# Rapido 746F info please



## flyboy (May 10, 2005)

Any one tell me if the 2.3 engine on the Rapido 746F is up to the job? I have only had 2.8 on my last vans and they struggled at times. Any comments will be appreciated as will any other info on this model. We over winter in Spain so I need it to cruise round the 65/70 mark.
Thanks.


----------



## 94055 (May 1, 2005)

Hi
Sorry we do not have this model in the specifications database.
As for going under 2.8 engine, I would not go back. 


Steve


----------



## whistlinggypsy (May 1, 2005)

Flyboy, you do not mention if it is the new 2007 2.3JTd Fiat engine, so if it is that one you will find it has more HP than the old 2.8TDi

Bob


----------



## flyboy (May 10, 2005)

Its on a 2005 model it's the 2.3JTD my others were the JTD engines as well.


----------



## whistlinggypsy (May 1, 2005)

In that case Flyboy, i personally would not go for a 2005 2,3jtd unless you contemplate having it chipped.

Bob


----------



## flyboy (May 10, 2005)

I thought with having the low profile it would go OK with the 2.3 but I think you are right I will have to chip it. Know a good place to have it done?


----------



## whistlinggypsy (May 1, 2005)

http://www.motorhomefacts.com/ftopic-24636.html

Flyboy, see above post.

Bob


----------



## 94055 (May 1, 2005)

Flyboy
I would walk away, from my experience and the amount of times I have done it. I found something better.
I agree
Just 
MHO

Steve


----------



## flyboy (May 10, 2005)

Thanks whistlinggypsy that is an interesting post, gives me a better idea of what to look for.
I know what you are saying SandJ but it is the layout and the price! we have had the big motorhomes but we are now looking for something more compact, the 746F suits us and the main thing is the price is right.
I have been offered a 2005 model with 5000miles with loads of extras for £25500 Tell me if this a good price or what!


----------



## Bagshanty (Jul 24, 2005)

*Rapido 746F on 2.3JTD - EXCELLENT PRICE FOR EXCELLENT VAN*

We have the 2006 version of this van, now just 12 months old. The 2.3 JTD is excellent - entirely adequate, and we are delighted with it. We are planning to spend 300 on changing the high 5th gear for the lower ratio (i.e. normal ratio) version, because the ratio is so high that you shouldn't be in 5th below 50 . AND THIS REMAINS TRUE HOWEVER POWERFUL THE ENGINE. Putting too much power into the power train will damage things. Only then will we consider getting the engine remapped, but that is just gilt on the gingerbread - it's fine as it is

We have looked at the 2007 746F, and it is nowhere near as good. That price is excellent - snap it up before it goes!


----------



## Nickmimi (Jun 6, 2005)

I had a 746 for a year and it will do 60 70 on motorways apart from the step inclines.

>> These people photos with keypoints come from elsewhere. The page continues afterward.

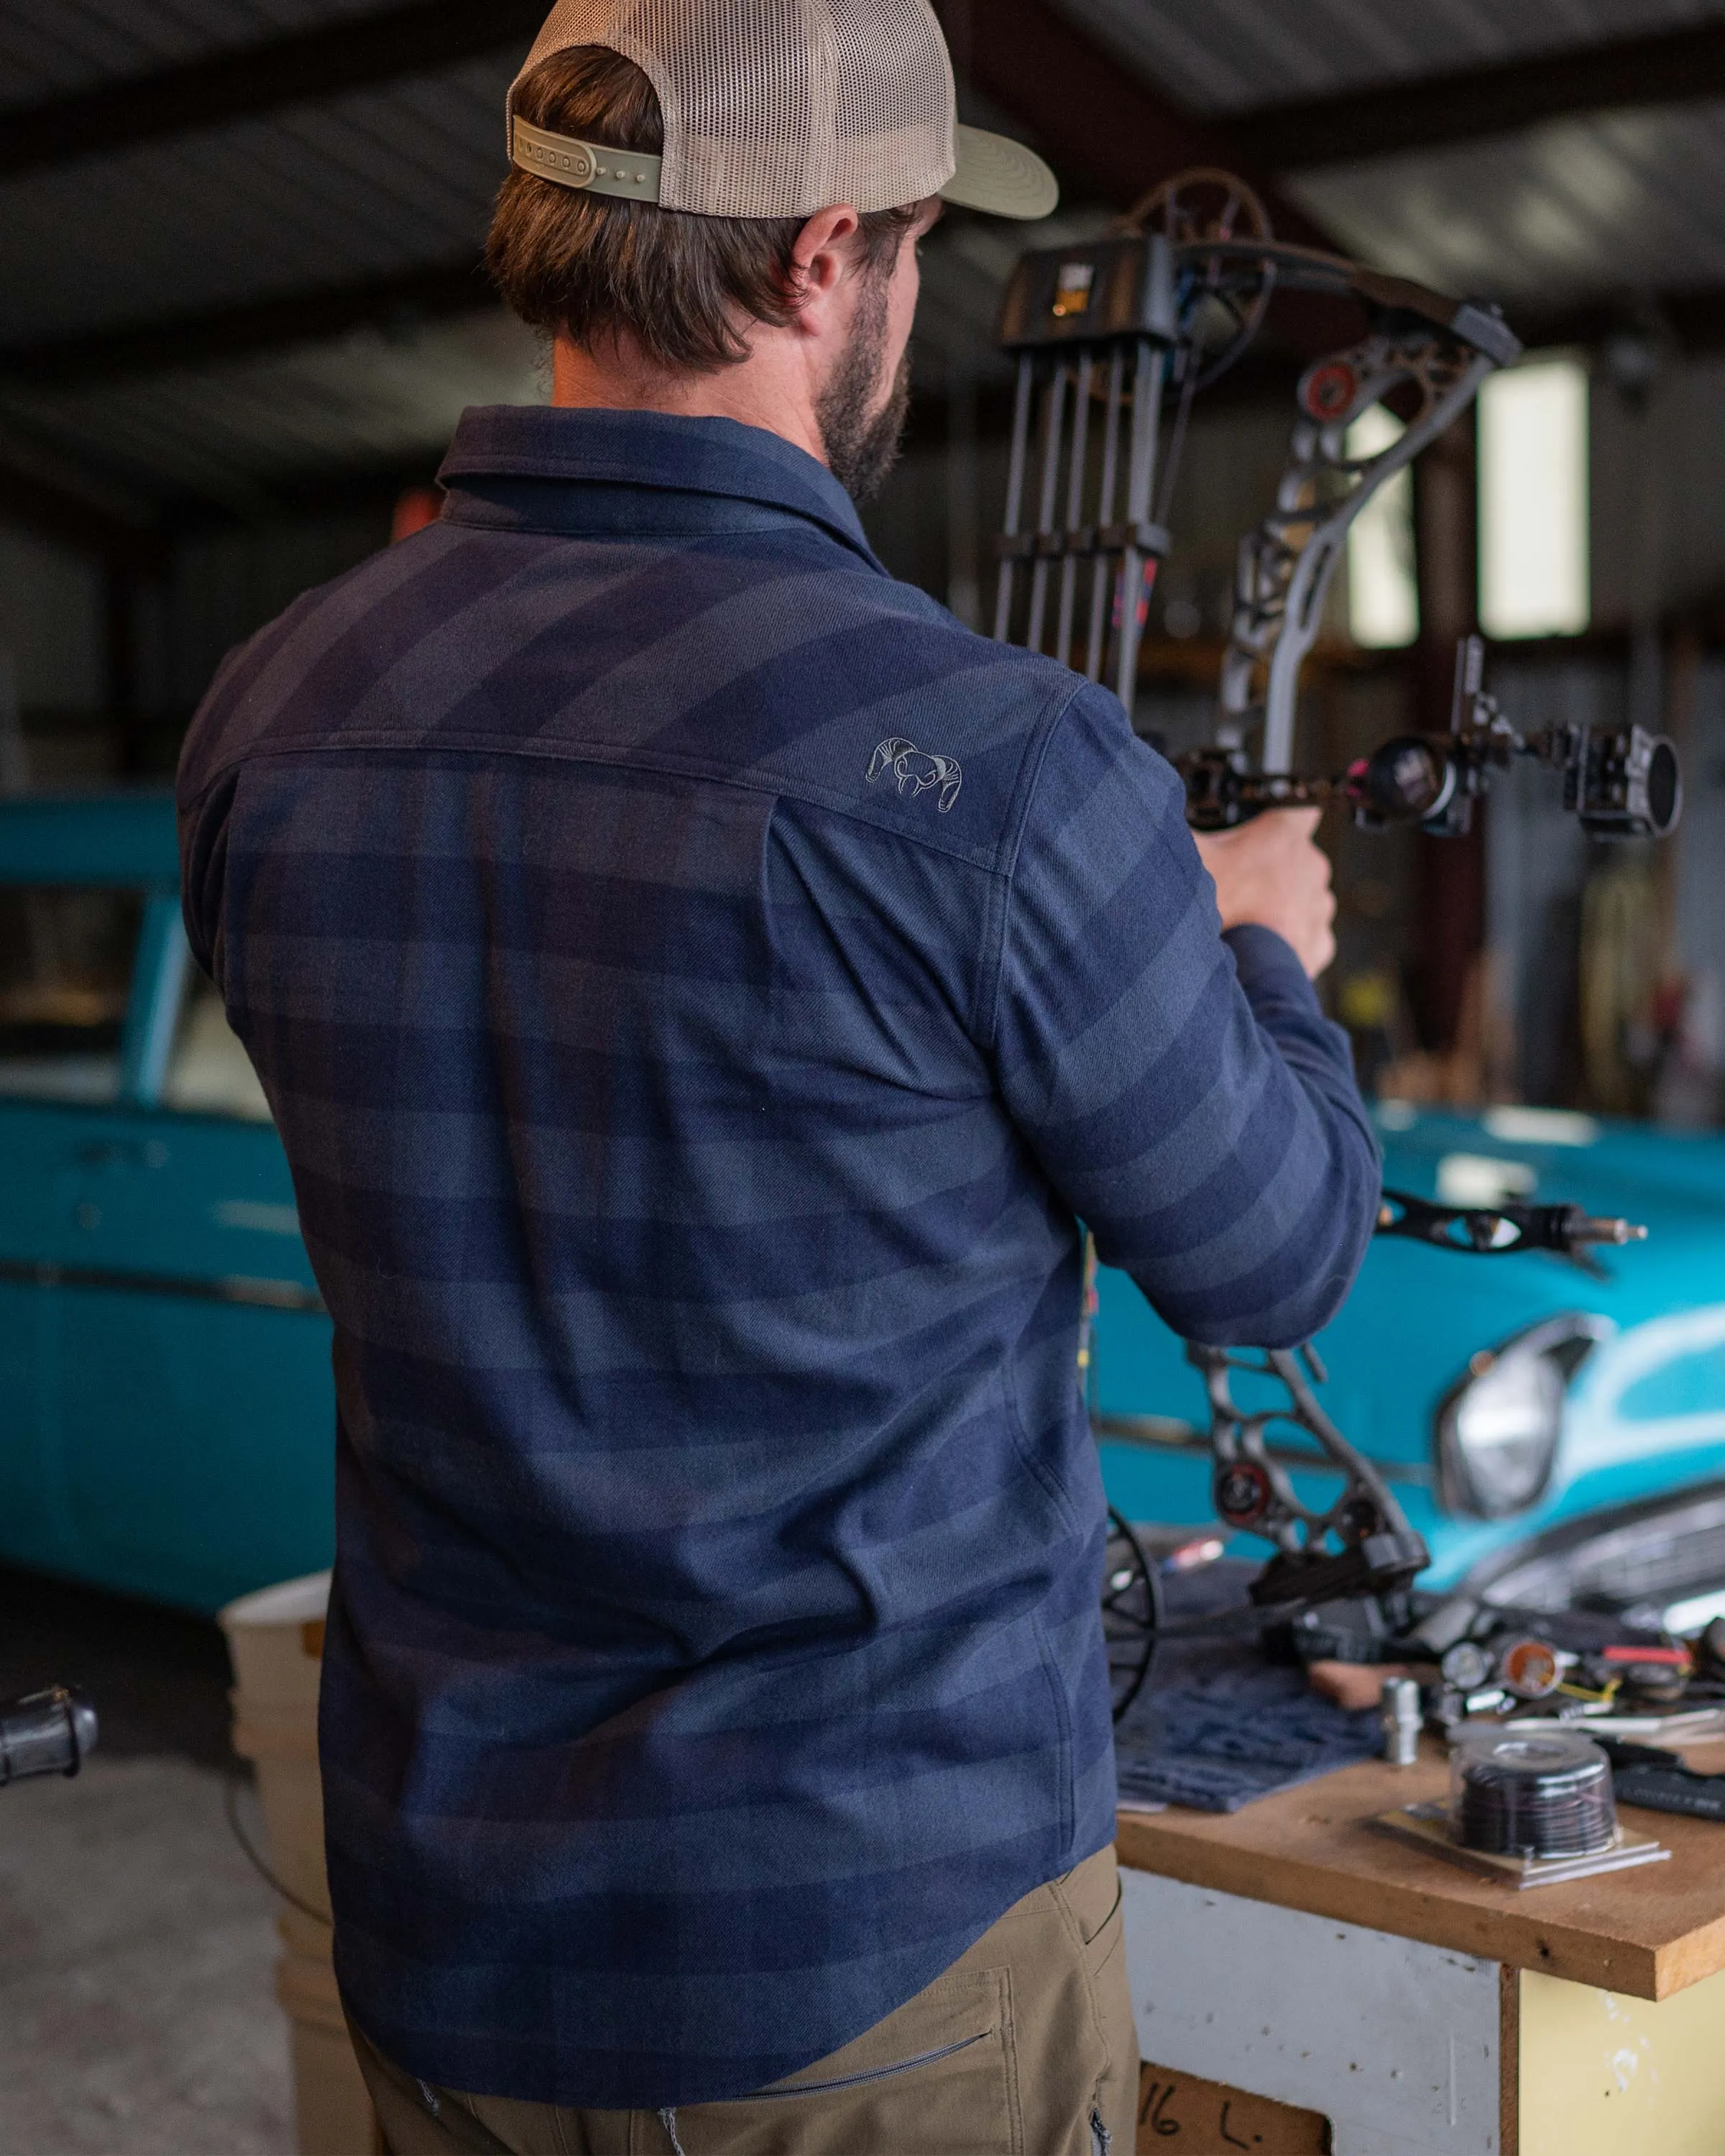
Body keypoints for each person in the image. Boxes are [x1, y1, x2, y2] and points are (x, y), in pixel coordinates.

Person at [177, 4, 1379, 2150]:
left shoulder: (278, 711)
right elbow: (1274, 1251)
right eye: (913, 243)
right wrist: (1255, 945)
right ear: (827, 261)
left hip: (449, 1942)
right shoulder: (997, 772)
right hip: (863, 1963)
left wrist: (1098, 905)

I now have a 2.8 in a rapido 7099 and this is much slower, much heaver of course.

Remember the 746 is a nice shape so it will slip through the air much better, when driven carefully i could get 30 to the gallon

hope this helps

Nick


----------



## GIO (May 4, 2007)

HI flyboy, did you buy the Rapido 746F? We are looking for one so if you didnt could we have contact details.
Thanks
GIO


----------



## flyboy (May 10, 2005)

Sorry for taking so long to get back to you, no I didn't buy it I have bought a 786F the engine has been chipped to give 168bhp. so we are hoping it goes ok


----------